▸ EXTRAIT FOURNI:
-=-=-
Pourquoi cette entreprise ?

Parce que travailler avec la farine de grillon, une protéine alternative écologiquement hyper sensée, mais difficile à vendre vu les préjugés culturels contre les insectes, est un défi de l’avenir.

Les produits

Ces barres Näak ont été mises au point par des sportifs de type extrême, qui aiment bien les sports non traditionnels, en commençant par le triathlon – la course sur piste, très peu pour eux, ils préfèrent courir dans les forêts avec plein de dénivelé. Français d’origine, ils se sont qualifiés en 2015 pour le championnat mondial de triathlon et cherchaient alors de quoi se nourrir écologiquement pendant leurs entraînements. Quelque chose de bien énergétique, mais aussi de responsable d’un point de vue environnemental. C’est là que les amis ont constaté qu’il y avait de la place pour de tels produits sur le marché et que la possibilité de travailler avec la farine de grillon s’est imposée. Ces petites bêtes prennent 2000 fois moins d’eau que le bœuf pour la même quantité de protéines et produisent 100 fois moins de gaz à effet de serre… Cette farine est très riche en vitamine B12, en calcium. Le produit a d’abord été mis au point dans une cuisine, testé auprès des copains, vendu en ligne, fabriqué à la mitaine. C’est après en avoir vendu 4000 unités, entre mai et octobre 2016, que les gars ont décidé de se lancer dans la production de masse. Les barres Näak coûtent aujourd’hui 3,29 $ l’unité et il en existe quatre variantes : choco-bananes, choco-orange, coco-macadamia et framboise-abricot. On les trouve d ans les Avril, Tau, Rachelle-Béry, MEC, Sports Experts et compagnie, donc surtout des épiceries de produits naturels ou des boutiques de produits sportifs. Évidemment, les gens de Näak aimeraient être dans les dépanneurs aussi et sont ravis que Circle K ait accepté de tester leurs produits dans quelques commerces de la chaîne en Ontario.
-=-=-
▸ MATÉRIEL FOURNI:
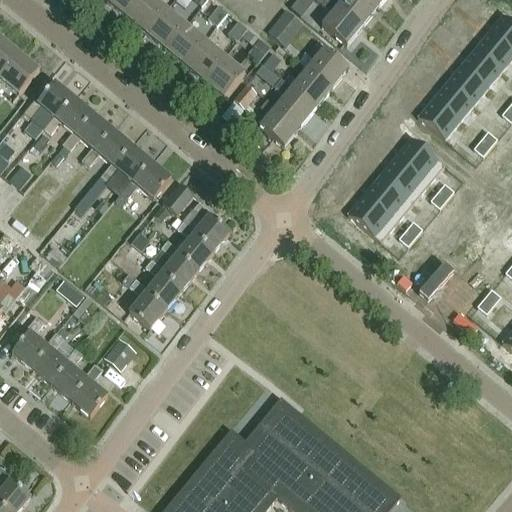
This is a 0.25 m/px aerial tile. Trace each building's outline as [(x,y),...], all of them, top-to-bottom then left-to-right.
[(111,0),(106,7),(126,23),(144,0),(111,0)] [(148,0),(144,0),(126,23),(145,39),(166,14),(148,0)] [(202,0),(185,0),(200,12),(207,4),(202,0)] [(303,18),(317,0),(302,0),(294,10),(303,18)] [(362,32),(378,12),(363,0),(346,0),(337,11),(362,32)] [(363,0),(378,12),(388,0),(363,0)] [(345,51),(361,33),(362,32),(337,11),(328,3),(321,11),(331,19),(321,31),(345,51)] [(216,32),(220,28),(227,20),(218,12),(207,25),(216,32)] [(166,14),(145,39),(165,55),(185,30),(166,14)] [(285,54),(300,36),(303,33),(285,18),(266,39),(285,54)] [(511,27),(501,19),(487,37),(511,57),(511,27)] [(241,42),(246,36),(237,28),(227,41),(236,48),(241,42)] [(185,30),(165,55),(184,71),(205,46),(185,30)] [(252,51),(257,45),(246,36),(241,42),(252,51)] [(511,61),(511,57),(487,37),(473,54),(500,76),(511,61)] [(0,44),(0,43),(0,83),(20,60),(0,44)] [(205,46),(184,71),(204,87),(224,62),(205,46)] [(331,94),(348,74),(322,53),(306,73),(331,94)] [(500,76),(473,54),(459,71),(486,93),(500,76)] [(271,76),(280,66),(272,59),(264,70),(271,76)] [(20,60),(0,83),(0,85),(20,101),(40,76),(20,60)] [(224,62),(204,87),(223,103),(244,78),(224,62)] [(486,93),(459,71),(445,88),(472,110),(486,93)] [(290,92),(274,79),(265,72),(258,80),(283,101),(274,112),(299,133),(315,113),(290,92)] [(315,113),(331,94),(306,73),(290,92),(315,113)] [(55,126),(73,104),(53,88),(36,109),(34,107),(23,119),(30,125),(40,113),(51,123),(55,126)] [(472,110),(445,88),(431,105),(458,127),(472,110)] [(257,98),(246,90),(233,105),(244,114),(257,98)] [(51,123),(42,135),(49,141),(59,129),(71,139),(74,142),(92,120),(73,104),(55,126),(51,123)] [(299,133),(274,112),(266,105),(259,113),(268,120),(258,132),(283,153),(299,133)] [(458,127),(431,105),(417,122),(444,145),(458,127)] [(511,124),(511,114),(504,107),(499,114),(511,125),(511,124)] [(71,139),(61,150),(69,157),(79,145),(91,155),(94,158),(112,136),(92,120),(74,142),(71,139)] [(494,146),(481,135),(476,141),(489,152),(494,146)] [(113,173),(131,152),(112,136),(94,158),(91,155),(81,167),(88,173),(98,161),(109,170),(113,173)] [(489,152),(476,141),(471,148),(484,158),(489,152)] [(445,171),(411,144),(395,163),(429,191),(445,171)] [(13,158),(1,148),(0,148),(0,159),(7,166),(13,158)] [(109,170),(99,182),(107,189),(117,177),(129,186),(132,189),(150,168),(131,152),(113,173),(109,170)] [(511,158),(412,284),(443,308),(480,262),(475,258),(508,217),(511,219),(511,158)] [(429,191),(395,163),(379,182),(413,210),(429,191)] [(129,186),(119,198),(126,205),(137,192),(153,205),(170,184),(150,168),(132,189),(129,186)] [(30,179),(21,171),(8,186),(18,194),(30,179)] [(413,210),(379,182),(364,201),(397,229),(413,210)] [(451,199),(438,188),(432,194),(446,205),(451,199)] [(177,223),(187,211),(195,201),(180,189),(162,210),(177,223)] [(446,205),(432,194),(427,200),(441,211),(446,205)] [(397,229),(364,201),(348,221),(381,248),(397,229)] [(192,242),(213,259),(229,239),(209,222),(212,219),(199,208),(192,216),(205,226),(195,238),(192,242)] [(159,227),(167,217),(161,213),(154,222),(159,227)] [(420,237),(406,226),(401,232),(414,243),(420,237)] [(192,242),(195,238),(183,227),(176,235),(189,245),(179,257),(176,261),(197,278),(213,259),(192,242)] [(414,243),(401,232),(396,238),(409,249),(414,243)] [(141,257),(149,247),(139,239),(131,249),(141,257)] [(163,276),(160,280),(181,297),(197,278),(176,261),(179,257),(166,246),(161,253),(173,264),(163,276)] [(165,317),(181,297),(160,280),(163,276),(151,266),(144,274),(157,284),(147,296),(144,299),(165,317)] [(140,303),(128,319),(149,336),(165,317),(144,299),(147,296),(135,285),(128,293),(140,303)] [(503,308),(489,297),(484,304),(497,315),(503,308)] [(0,316),(1,316),(4,319),(14,306),(7,300),(0,308),(0,316)] [(497,315),(484,304),(479,310),(492,321),(497,315)] [(47,354),(44,352),(33,342),(43,330),(35,323),(25,335),(28,337),(10,359),(30,375),(47,354)] [(511,336),(503,348),(511,355),(511,336)] [(64,368),(53,358),(63,346),(55,339),(44,352),(47,354),(30,375),(50,391),(67,370),(64,368)] [(121,377),(136,358),(119,345),(105,364),(121,377)] [(86,386),(84,384),(72,374),(82,361),(74,355),(64,368),(67,370),(50,391),(69,407),(86,386)] [(91,390),(102,377),(94,371),(84,384),(86,386),(69,407),(89,423),(106,402),(91,390)] [(393,511),(400,503),(280,404),(244,447),(230,435),(166,511),(269,511),(277,504),(286,511),(393,511)] [(0,511),(1,511),(22,511),(30,503),(9,486),(11,484),(0,474),(0,487),(5,491),(0,497),(0,511)]
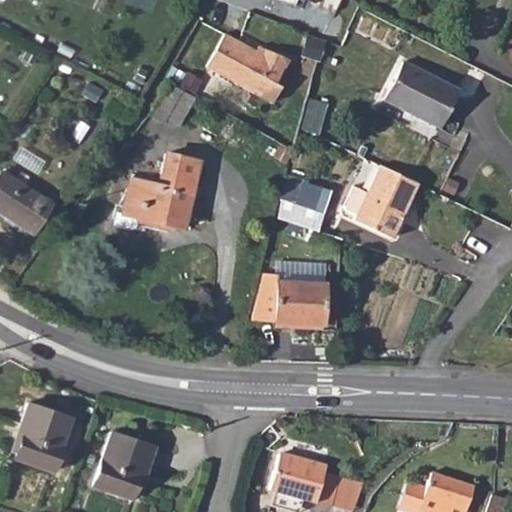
-=-=-
▸ CONSIGNES:
(a) Traduisez en anglais cette phrase de l'extrait sur les barres Näak : « Le produit a d'abord été mis au point dans une cuisine, testé auprès des copains, vendu en ligne, fabriqué à la mitaine. »
(b) Reproduisez à l'identique le passage de l'extrait sur les barres Näak, de « Pourquoi cette entreprise ? » à « défi de l’avenir. ».
Ce matériel n'a aucun rapport avec l'extrait.

▸ RÉPONSES PAR CONSIGNE:
(a) The product was first developed in a kitchen, tested on friends, sold online, and made by hand.

(b)
Pourquoi cette entreprise ?

Parce que travailler avec la farine de grillon, une protéine alternative écologiquement hyper sensée, mais difficile à vendre vu les préjugés culturels contre les insectes, est un défi de l’avenir.